Lebih lanjut, Isnur menduga pemerintah sengaja diam-diam merancang aturan turunan dari UU TNI. Tujuannya untuk menghindari sorotan, perdebatan dan kritik dari masyarakat luas. Ia menambahkan substansi yang terdapat di dalam rancangan peraturan pemerintah (RPP) mengenai tugas TNI justru semakin berisiko membahayakan kehidupan demokrasi, jaminan HAM dan pelindungan konstitusional warga negara.
"Materi RPP memuat sejumlah klausul yang cenderung multi-interpretatif sehingga mengandung ketidakpastian yang seharusnya dihindari dalam substansi perundang-undangan," kata Isnur.
RPP itu juga mengaburkan tugas pokok dan wewenang TNI. "Padahal, fokus militer pada bidang pertahanan negara. Bukan memperluas kewenangannya dalam non-pertahanan," tutur dia.
2. TNI berpotensi ikut terlibat dalam proses penegakan hukum

Salah satu poin di dalam RPP Undang-Undang TNI yang dianggap membahayakan tertulis di dalam pasal 9 ayat (3) huruf g. Isinya memasukan operasi bantuan yustisial. Di dalam penjelasannya, poin tersebut hanya tertulis cukup jelas.
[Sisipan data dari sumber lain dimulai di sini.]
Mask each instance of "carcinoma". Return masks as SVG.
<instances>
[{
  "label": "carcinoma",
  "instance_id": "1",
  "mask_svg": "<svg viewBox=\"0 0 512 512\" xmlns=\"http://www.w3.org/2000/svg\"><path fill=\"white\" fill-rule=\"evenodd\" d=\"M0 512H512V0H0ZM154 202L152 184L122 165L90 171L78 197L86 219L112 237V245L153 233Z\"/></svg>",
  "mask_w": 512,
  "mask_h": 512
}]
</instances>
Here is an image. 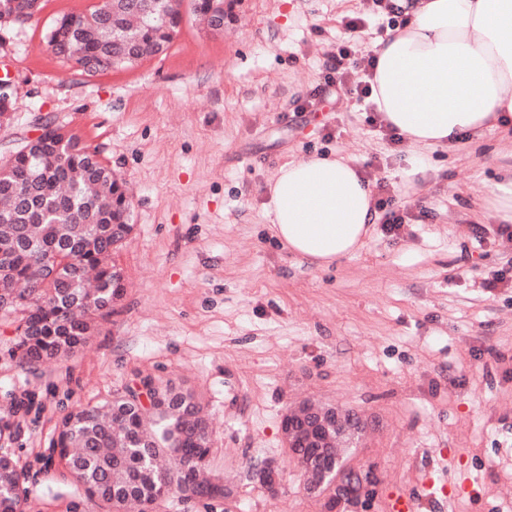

"Pasal tersebut secara jelas mengatur keterlibatan TNI dalam proses penegakan hukum yang tentunya bertentangan dengan prinsip due process of law dalam sistem peradilan pidana terintegrasi (integrated criminal justice system) yang telah diatur di dalam Undang-Undang nomor 20 tahun 2025 tentang Kitabn Undang-Undang Hukum Acara Pidana (KUHAP)," kata Isnur.
Ia menambahkan rumusan pasal demikian dapat mengakibatkan terlibatnya TNI sebagai bagian dari aparat penegak hukum yang sejajar dengan kepolisian, kejaksaan dan pengadilan.
3. Koalisi sipil menolak substansi aturan turunan di dalam UU TNI

Koalisi masyarakat sipil kemudian menyatakan penolakan secara tegas usai mengetahui substansi aturan turunan di dalam UU TNI. Selain itu, masyarakat sipil kecewa karena penyusunan aturan turunan tak sepatutnya dilakukan bersamaan dengan mekanisme konstitusional yang sedang digunakan oleh masyarakat untuk menguji konstitusional pasal yang menjadi dasar pembentukan peraturan pemerintah.
"Pembahasan RPP ini justru semakin menunjukkan semakin nyata kembalinya cengkeraman militer di Indonesia. Selain itu, ada pula upaya sistematis untuk memperluas kembali peran, pengaruh, atau penggunaan kekuatan militer dalam ranah yang seharusnya dikelola oleh sipil," kata Isnur.
"Maka, secara tegas menolak substansi di dalam RPP tugas TNI tersebut," imbuhnya.
Koalisi sipil juga berkesimpulan pemaksaan pembahasan RPP yang terkesan kejar tayang merupakan jalur bebas hambatan yang akan mempercepat mundurnya demokrasi dan robohnya supremasi sipil di Indonesia.